Nicaragua and Honduras gained their independence, after the dissolution of the Captaincy General in 1821, the overthrow of the First Mexican empire, into which they were then absorbed, in 1823 and the collapse of the Federal Republic of Central America in the second half of 1838.
Of course, precise borders now mattered.
Probably because they had more important matters to consider, the two countries kicked the thorny subject into the long grass or, more accurately, the deep jungle and relied on the international convention of uti possidetis juris which, to the layman, meant that newly formed sovereign states should have the same borders that their preceding dependent area had. But if you couldn’t determine precisely where the border ran, it was not a great deal of help.
In an attempt to resolve the matter once and for all, the two countries agreed in 1894 that a Commission should be established to fix the border between the Pacific and Atlantic coasts. When the Commission published its findings six year later, they came up with a nice line which ran along straight lines, river beds and mountain ranges but, unfortunately, it only got a third of the way to the Atlantic coast. In despair, they appealed to the Spanish king, Alphonso XIII, who awarded most of the disputed territory to Honduras.
The 1937 stamp reopened this festering sore. Whilst the map clearly showed the agreed border, the area north of the border was marked “territorio en litigio”, territory in dispute. When the first stamps reached the Honduran capital of Tegucigalpa, riots broke out and the police had their work cut out to prevent the Nicaraguan embassy from being stormed. Troops were sent by both countries to the disputed area and war was only averted thanks to some frantic diplomatic efforts on the part of America, Mexico and Costa Rica.

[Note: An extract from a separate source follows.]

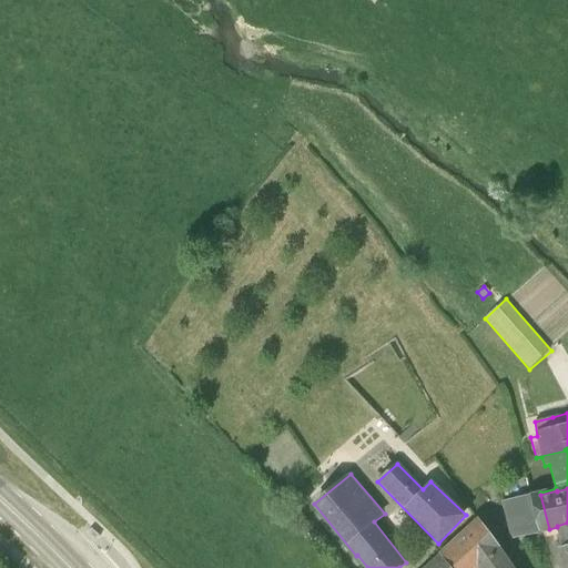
[(540,495),(540,493),(530,495),(504,500),(513,537),(549,529),(540,495)]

The status quo had been restored but the matter was unresolved. In 1957 a commission under the auspices of the International Court of Justice considered the matter and in 1960 reconfirmed Alphonso’s decision, awarding the disputed territory once more to Honduras. Another border commission set about fixing the precise border and did a better job than the first one, drawing a line across the 573 miles of border country.
And there matters stand to this day.